* Your goal: Restate the lines word for word, from the first line of the records through the line containing "11: (612, 41, 7.25)". Leave out the pictures and anything after that line.

***** Input

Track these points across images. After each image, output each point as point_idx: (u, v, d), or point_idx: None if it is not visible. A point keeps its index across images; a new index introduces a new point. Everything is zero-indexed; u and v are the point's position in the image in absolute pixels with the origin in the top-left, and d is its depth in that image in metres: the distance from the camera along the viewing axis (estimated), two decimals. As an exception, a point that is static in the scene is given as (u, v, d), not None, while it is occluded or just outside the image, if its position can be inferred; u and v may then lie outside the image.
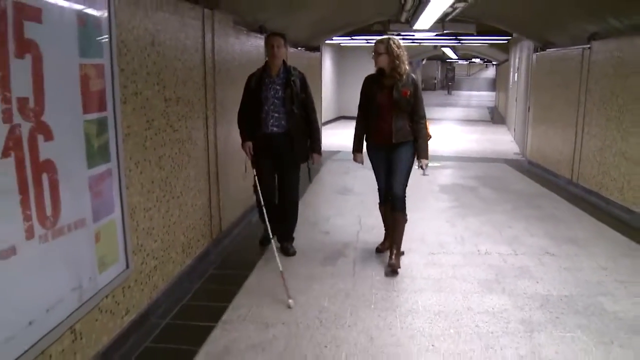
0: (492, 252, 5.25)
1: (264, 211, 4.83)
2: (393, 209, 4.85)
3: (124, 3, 3.26)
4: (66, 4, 2.65)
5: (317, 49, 12.54)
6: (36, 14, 2.40)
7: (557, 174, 9.24)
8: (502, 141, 15.04)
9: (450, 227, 6.10)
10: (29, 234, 2.37)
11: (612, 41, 7.25)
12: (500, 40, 14.82)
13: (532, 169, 10.50)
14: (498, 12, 9.96)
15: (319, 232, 5.92)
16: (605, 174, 7.36)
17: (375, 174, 4.99)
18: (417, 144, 4.74)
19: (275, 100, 4.78)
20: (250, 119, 4.86)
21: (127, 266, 3.33)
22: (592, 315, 3.87)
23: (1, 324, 2.21)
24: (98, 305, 3.02)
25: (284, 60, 4.87)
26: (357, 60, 20.69)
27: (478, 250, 5.28)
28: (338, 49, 20.37)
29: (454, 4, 7.47)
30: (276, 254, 4.51)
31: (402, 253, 5.04)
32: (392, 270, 4.68)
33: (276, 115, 4.79)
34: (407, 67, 4.62)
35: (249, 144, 4.89)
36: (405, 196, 4.79)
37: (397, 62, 4.53)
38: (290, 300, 4.01)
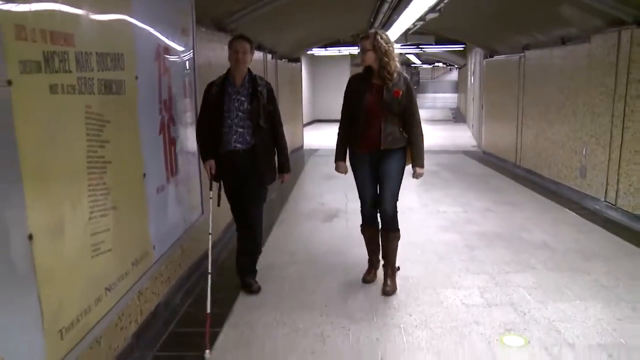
0: (448, 211, 7.05)
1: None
2: (384, 228, 4.43)
3: (198, 41, 4.94)
4: (179, 47, 4.35)
5: (297, 60, 14.30)
6: (170, 52, 4.11)
7: (505, 160, 11.15)
8: (462, 137, 16.99)
9: (417, 197, 7.87)
10: (167, 180, 4.05)
11: (539, 51, 9.19)
12: (457, 47, 16.79)
13: (485, 158, 12.41)
14: (452, 26, 11.88)
15: (315, 203, 7.63)
16: (538, 156, 9.27)
17: (358, 187, 4.49)
18: (413, 150, 4.29)
19: (240, 113, 4.15)
20: (210, 134, 4.23)
21: (202, 212, 5.01)
22: (513, 240, 5.70)
23: (163, 230, 3.91)
24: (189, 233, 4.67)
25: (249, 68, 4.25)
26: (329, 69, 22.72)
27: (438, 210, 7.06)
28: (312, 59, 22.13)
29: (424, 15, 9.09)
30: (209, 291, 3.78)
31: (398, 269, 4.57)
32: (389, 294, 4.32)
33: (240, 130, 4.16)
34: (398, 65, 4.17)
35: (211, 162, 4.21)
36: (397, 212, 4.39)
37: (386, 59, 4.06)
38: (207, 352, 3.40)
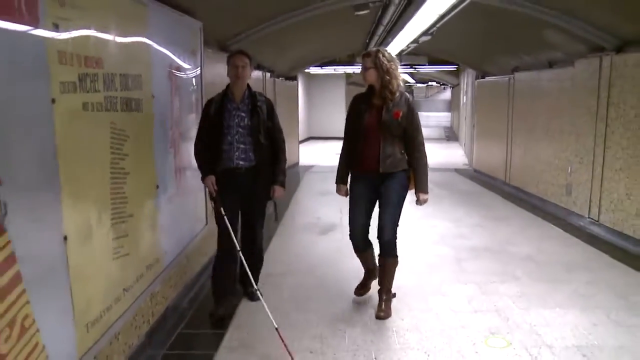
0: (439, 226, 7.35)
1: (220, 272, 4.39)
2: (383, 254, 4.26)
3: (205, 62, 5.25)
4: (188, 66, 4.67)
5: (294, 78, 14.67)
6: (180, 71, 4.43)
7: (495, 178, 11.48)
8: (454, 155, 17.35)
9: (409, 213, 8.15)
10: (176, 192, 4.34)
11: (527, 73, 9.58)
12: (449, 68, 17.22)
13: (476, 176, 12.75)
14: (444, 48, 12.30)
15: (311, 217, 7.92)
16: (526, 174, 9.62)
17: (350, 211, 4.32)
18: (415, 175, 4.17)
19: (240, 130, 4.12)
20: (210, 151, 4.19)
21: (207, 223, 5.29)
22: (500, 253, 6.01)
23: (172, 239, 4.19)
24: (194, 243, 4.95)
25: (248, 84, 4.24)
26: (325, 87, 23.11)
27: (429, 225, 7.36)
28: (307, 77, 22.52)
29: (418, 38, 9.46)
30: (266, 308, 3.74)
31: (394, 295, 4.45)
32: (382, 319, 4.21)
33: (242, 146, 4.13)
34: (401, 84, 4.07)
35: (212, 178, 4.14)
36: (396, 238, 4.25)
37: (388, 77, 3.94)
38: None
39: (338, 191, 4.43)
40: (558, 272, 5.35)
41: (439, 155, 17.23)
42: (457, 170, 13.62)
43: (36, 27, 2.29)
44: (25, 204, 2.21)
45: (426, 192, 4.22)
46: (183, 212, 4.57)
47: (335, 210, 8.04)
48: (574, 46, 7.31)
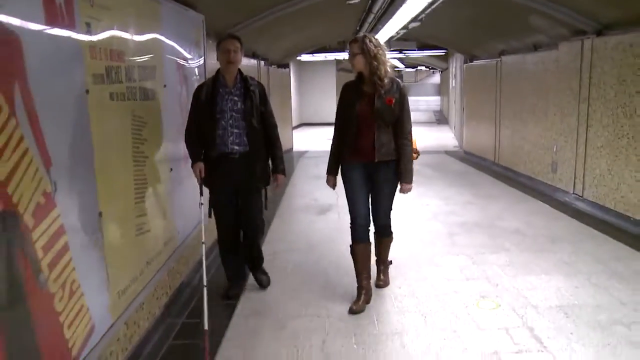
0: (431, 204, 7.69)
1: (227, 256, 4.53)
2: (379, 235, 4.45)
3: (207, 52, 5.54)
4: (193, 57, 4.95)
5: (287, 65, 14.93)
6: (187, 62, 4.72)
7: (485, 158, 11.84)
8: (444, 137, 17.71)
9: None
10: (187, 173, 4.65)
11: (513, 56, 9.91)
12: (438, 52, 17.52)
13: (466, 157, 13.10)
14: (433, 33, 12.59)
15: (309, 199, 8.24)
16: (514, 154, 9.98)
17: (349, 201, 4.23)
18: (400, 163, 4.07)
19: (234, 114, 4.04)
20: (202, 137, 4.11)
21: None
22: (489, 227, 6.36)
23: (184, 218, 4.50)
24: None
25: (239, 69, 4.16)
26: (316, 74, 23.39)
27: (421, 204, 7.70)
28: (299, 64, 22.74)
29: (407, 24, 9.75)
30: (205, 308, 3.57)
31: (390, 262, 4.70)
32: (381, 287, 4.50)
33: (236, 131, 4.06)
34: (389, 70, 3.97)
35: (201, 165, 4.08)
36: (391, 220, 4.39)
37: (375, 63, 3.85)
38: None
39: (328, 182, 4.36)
40: (544, 243, 5.71)
41: (430, 138, 17.58)
42: (448, 152, 13.96)
43: (73, 27, 2.59)
44: (68, 183, 2.51)
45: (410, 182, 4.15)
46: (193, 195, 4.88)
47: (330, 192, 8.32)
48: (557, 30, 7.63)
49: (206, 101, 4.04)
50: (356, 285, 4.24)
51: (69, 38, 2.56)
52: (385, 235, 4.45)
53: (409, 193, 4.23)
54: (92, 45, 2.80)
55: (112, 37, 3.08)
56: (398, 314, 4.02)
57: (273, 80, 12.05)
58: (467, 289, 4.48)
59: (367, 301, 4.19)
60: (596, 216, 6.74)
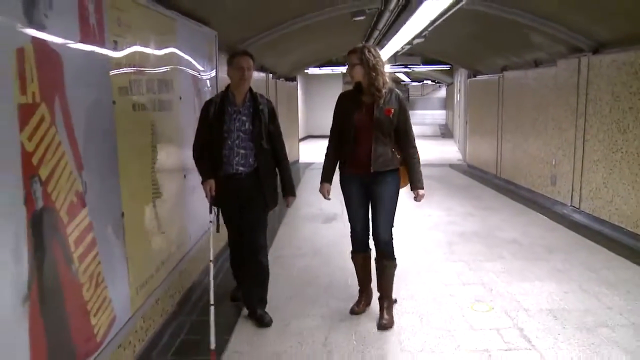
0: (433, 215, 7.94)
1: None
2: (379, 256, 4.15)
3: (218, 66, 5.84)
4: (206, 70, 5.24)
5: (294, 79, 15.26)
6: (200, 74, 5.01)
7: (487, 172, 12.08)
8: (449, 151, 17.95)
9: (405, 203, 8.74)
10: (198, 181, 4.91)
11: (515, 72, 10.19)
12: (442, 67, 17.83)
13: (469, 170, 13.34)
14: (437, 49, 12.89)
15: (315, 209, 8.51)
16: (515, 168, 10.22)
17: (348, 213, 4.24)
18: (409, 172, 4.06)
19: (241, 134, 3.93)
20: (209, 155, 4.00)
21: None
22: (488, 237, 6.60)
23: (195, 224, 4.76)
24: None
25: (250, 87, 4.03)
26: (322, 87, 23.72)
27: (423, 214, 7.95)
28: (306, 77, 23.08)
29: (412, 40, 10.05)
30: (212, 326, 3.59)
31: (395, 301, 4.37)
32: (386, 328, 4.07)
33: (242, 151, 3.95)
34: (388, 81, 3.93)
35: (211, 182, 3.95)
36: (392, 239, 4.14)
37: (374, 73, 3.82)
38: None
39: (321, 190, 4.25)
40: (539, 252, 5.94)
41: (434, 151, 17.83)
42: (451, 166, 14.21)
43: (103, 45, 2.88)
44: (96, 185, 2.78)
45: (423, 187, 4.11)
46: (204, 202, 5.14)
47: (335, 203, 8.58)
48: (556, 47, 7.90)
49: (214, 119, 3.92)
50: (358, 288, 4.45)
51: (99, 54, 2.85)
52: (386, 257, 4.13)
53: (418, 202, 4.17)
54: (118, 61, 3.09)
55: (135, 53, 3.37)
56: (396, 314, 4.25)
57: (280, 93, 12.36)
58: (463, 293, 4.72)
59: (368, 304, 4.39)
60: (592, 228, 6.97)
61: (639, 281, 4.95)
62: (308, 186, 11.14)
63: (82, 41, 2.64)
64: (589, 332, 3.88)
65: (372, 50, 3.91)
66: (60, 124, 2.40)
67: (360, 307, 4.34)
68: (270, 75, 11.09)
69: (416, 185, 4.10)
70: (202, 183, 4.01)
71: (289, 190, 4.28)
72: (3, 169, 2.01)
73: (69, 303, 2.49)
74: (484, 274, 5.20)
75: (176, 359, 3.70)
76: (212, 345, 3.53)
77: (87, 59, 2.71)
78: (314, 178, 12.20)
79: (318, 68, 18.08)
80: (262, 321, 4.14)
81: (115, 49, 3.04)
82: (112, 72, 3.02)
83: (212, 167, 3.98)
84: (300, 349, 3.74)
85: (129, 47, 3.27)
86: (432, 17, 7.17)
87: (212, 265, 3.89)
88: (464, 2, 6.48)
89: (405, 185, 4.17)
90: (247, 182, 3.99)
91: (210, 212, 4.05)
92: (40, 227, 2.24)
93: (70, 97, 2.48)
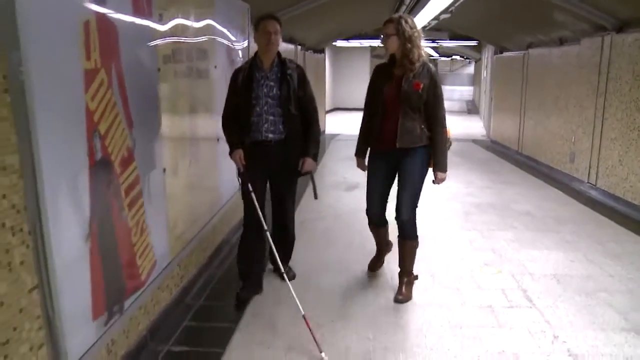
0: (452, 187, 8.18)
1: (247, 250, 4.16)
2: (401, 236, 4.07)
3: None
4: (238, 41, 5.55)
5: (322, 51, 15.48)
6: (233, 45, 5.32)
7: (509, 147, 12.26)
8: (474, 127, 18.06)
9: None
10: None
11: (540, 49, 10.30)
12: (470, 43, 17.85)
13: (492, 146, 13.51)
14: (464, 25, 12.98)
15: (339, 177, 8.84)
16: (536, 144, 10.40)
17: (368, 185, 4.17)
18: (435, 151, 3.91)
19: (270, 100, 3.82)
20: (237, 123, 3.90)
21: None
22: (503, 209, 6.87)
23: (225, 185, 5.12)
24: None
25: (278, 51, 3.90)
26: (350, 60, 23.88)
27: (443, 186, 8.15)
28: (334, 49, 23.24)
29: (438, 15, 10.23)
30: (294, 294, 3.59)
31: (416, 277, 4.25)
32: (401, 302, 4.03)
33: (272, 118, 3.84)
34: (423, 54, 3.79)
35: (240, 152, 3.87)
36: (415, 219, 4.03)
37: (409, 45, 3.69)
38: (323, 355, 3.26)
39: (358, 165, 4.27)
40: (551, 224, 6.21)
41: (460, 127, 17.95)
42: (475, 141, 14.38)
43: (151, 17, 3.21)
44: (143, 142, 3.14)
45: (445, 170, 3.98)
46: (233, 166, 5.50)
47: (359, 172, 8.93)
48: (580, 25, 8.02)
49: (242, 86, 3.82)
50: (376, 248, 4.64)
51: (147, 26, 3.18)
52: (408, 236, 4.04)
53: (436, 184, 4.10)
54: (162, 32, 3.43)
55: (177, 24, 3.70)
56: (410, 273, 4.59)
57: (309, 65, 12.62)
58: (473, 257, 5.04)
59: (382, 263, 4.68)
60: (606, 204, 7.18)
61: (645, 254, 5.21)
62: (333, 156, 11.47)
63: (134, 14, 2.97)
64: (588, 296, 4.17)
65: (409, 20, 3.75)
66: (115, 87, 2.75)
67: (378, 264, 4.62)
68: (299, 47, 11.36)
69: (437, 167, 3.95)
70: (230, 154, 3.91)
71: (309, 152, 4.05)
72: (72, 124, 2.37)
73: (120, 244, 2.88)
74: (495, 242, 5.50)
75: (207, 304, 4.09)
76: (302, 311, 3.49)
77: (137, 30, 3.05)
78: (340, 149, 12.55)
79: (346, 41, 18.23)
80: (287, 275, 3.90)
81: (160, 21, 3.37)
82: (158, 42, 3.35)
83: (240, 136, 3.87)
84: (320, 298, 4.11)
85: (172, 19, 3.60)
86: (458, -6, 7.35)
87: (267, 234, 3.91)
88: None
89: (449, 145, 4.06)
90: (276, 149, 3.89)
91: (244, 182, 3.90)
92: (99, 176, 2.61)
93: (123, 64, 2.82)
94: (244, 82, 3.83)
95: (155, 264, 3.41)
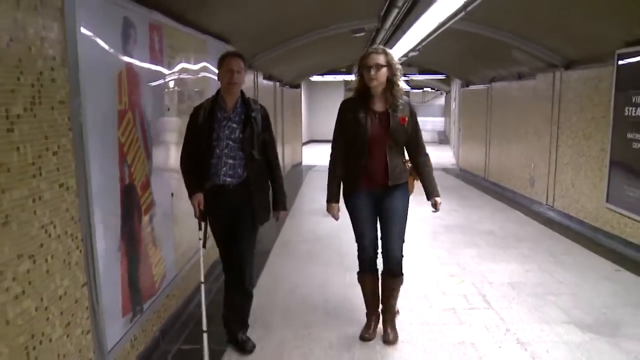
0: (422, 210, 8.85)
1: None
2: (389, 274, 3.92)
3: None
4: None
5: (298, 86, 16.24)
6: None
7: (476, 175, 13.03)
8: (445, 156, 18.88)
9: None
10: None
11: (501, 83, 11.16)
12: (438, 77, 18.83)
13: (461, 174, 14.30)
14: (432, 61, 13.87)
15: (316, 204, 9.37)
16: (501, 172, 11.18)
17: (356, 230, 3.93)
18: (424, 181, 3.91)
19: (231, 143, 3.58)
20: (196, 166, 3.63)
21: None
22: (468, 229, 7.56)
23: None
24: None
25: (242, 91, 3.68)
26: (325, 93, 24.76)
27: (413, 210, 8.85)
28: (310, 84, 24.10)
29: (407, 53, 10.99)
30: (206, 353, 3.56)
31: (397, 312, 4.17)
32: (393, 343, 3.92)
33: (231, 161, 3.60)
34: (404, 86, 3.74)
35: (199, 196, 3.59)
36: (403, 256, 3.93)
37: (395, 78, 3.63)
38: None
39: (330, 210, 4.01)
40: (511, 241, 6.89)
41: (432, 156, 18.70)
42: (445, 170, 15.15)
43: (162, 64, 3.84)
44: (156, 170, 3.73)
45: (439, 195, 4.00)
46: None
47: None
48: (535, 63, 8.86)
49: (203, 126, 3.58)
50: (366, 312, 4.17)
51: (160, 72, 3.81)
52: (397, 273, 3.90)
53: (436, 210, 4.11)
54: (170, 77, 4.05)
55: (180, 69, 4.33)
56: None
57: (286, 99, 13.34)
58: (440, 270, 5.67)
59: (377, 325, 4.11)
60: (562, 223, 7.90)
61: (592, 264, 5.89)
62: (310, 186, 12.13)
63: (151, 63, 3.60)
64: (538, 298, 4.82)
65: (391, 53, 3.67)
66: (137, 124, 3.35)
67: (370, 332, 4.04)
68: (277, 83, 12.07)
69: (433, 194, 3.94)
70: (190, 197, 3.62)
71: (280, 204, 3.88)
72: (107, 155, 2.96)
73: (141, 255, 3.45)
74: (460, 257, 6.14)
75: (207, 313, 4.62)
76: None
77: (153, 76, 3.68)
78: (316, 179, 13.19)
79: (321, 76, 19.09)
80: (244, 347, 3.86)
81: (169, 67, 4.00)
82: (167, 85, 3.97)
83: (200, 180, 3.62)
84: (306, 303, 4.71)
85: (177, 64, 4.23)
86: (423, 36, 8.12)
87: (202, 286, 3.70)
88: (451, 23, 7.42)
89: (411, 193, 4.01)
90: (236, 194, 3.63)
91: (200, 228, 3.66)
92: (127, 197, 3.19)
93: (142, 105, 3.43)
94: (205, 122, 3.58)
95: (165, 275, 3.97)
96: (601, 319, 4.36)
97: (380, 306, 4.06)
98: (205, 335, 3.58)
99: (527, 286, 5.15)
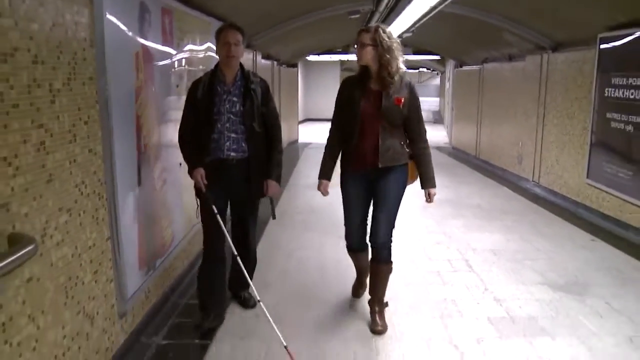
0: (414, 185, 9.24)
1: (207, 280, 3.87)
2: (375, 259, 3.82)
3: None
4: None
5: (295, 65, 16.54)
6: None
7: (468, 153, 13.42)
8: (439, 135, 19.25)
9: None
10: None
11: (493, 64, 11.50)
12: (433, 57, 19.12)
13: (453, 152, 14.69)
14: (426, 42, 14.17)
15: (312, 179, 9.68)
16: (492, 150, 11.57)
17: (346, 211, 3.91)
18: (421, 169, 3.77)
19: (232, 116, 3.56)
20: (196, 141, 3.61)
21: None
22: (456, 203, 7.96)
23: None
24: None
25: (241, 64, 3.66)
26: (321, 73, 25.07)
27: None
28: (306, 64, 24.34)
29: (401, 34, 11.31)
30: (273, 324, 3.44)
31: (386, 304, 4.03)
32: (381, 333, 3.78)
33: (233, 135, 3.59)
34: (402, 67, 3.53)
35: (201, 171, 3.56)
36: (391, 241, 3.83)
37: (387, 56, 3.43)
38: None
39: (319, 188, 3.95)
40: (496, 214, 7.30)
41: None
42: (439, 148, 15.52)
43: (172, 45, 4.19)
44: (165, 140, 4.10)
45: (435, 186, 3.88)
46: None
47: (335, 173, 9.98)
48: (524, 45, 9.19)
49: (202, 100, 3.54)
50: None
51: (170, 52, 4.16)
52: (382, 260, 3.80)
53: (429, 202, 4.01)
54: (178, 57, 4.40)
55: (189, 49, 4.68)
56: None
57: (283, 78, 13.66)
58: (427, 238, 6.09)
59: (365, 287, 4.23)
60: (547, 198, 8.31)
61: (570, 235, 6.31)
62: (306, 162, 12.52)
63: (163, 44, 3.95)
64: (516, 262, 5.25)
65: (387, 30, 3.52)
66: (151, 100, 3.71)
67: (362, 289, 4.30)
68: (275, 62, 12.38)
69: (428, 184, 3.83)
70: (190, 172, 3.61)
71: (273, 174, 3.79)
72: (127, 126, 3.33)
73: (154, 215, 3.83)
74: (447, 228, 6.55)
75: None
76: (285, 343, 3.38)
77: (164, 56, 4.03)
78: (312, 155, 13.58)
79: (317, 55, 19.37)
80: (247, 303, 4.09)
81: (178, 48, 4.35)
82: (176, 64, 4.32)
83: (199, 154, 3.60)
84: (301, 268, 5.11)
85: (185, 45, 4.57)
86: (416, 18, 8.44)
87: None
88: (442, 6, 7.74)
89: (413, 181, 3.91)
90: (238, 168, 3.63)
91: (209, 201, 3.62)
92: (143, 161, 3.57)
93: (156, 82, 3.79)
94: (204, 97, 3.54)
95: (174, 238, 4.35)
96: (572, 281, 4.79)
97: (369, 297, 3.98)
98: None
99: (508, 252, 5.56)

**********

* Exercise result:
Track these points across images. After each image, output each point as point_idx: (u, v, d), or point_idx: None if it is not visible. A point keeps its index across images; a new index introduces a new point. Everything is zero-indexed; u and v are the point's position in the image in absolute pixels with the origin in the top-left, and d is its depth in that image in metres: the distance from the camera along the viewing axis (estimated), two decimals. As an exception, a point that is static in the scene is given as (u, v, d), not None, while it is occluded or just outside the image, if its position can be inferred; u and v may then lie outside the image.
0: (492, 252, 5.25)
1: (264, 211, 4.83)
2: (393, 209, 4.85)
3: (124, 3, 3.26)
4: (66, 4, 2.65)
5: (317, 49, 12.54)
6: (36, 14, 2.40)
7: (557, 174, 9.24)
8: (502, 141, 15.04)
9: (450, 227, 6.10)
10: (29, 234, 2.37)
11: (612, 41, 7.25)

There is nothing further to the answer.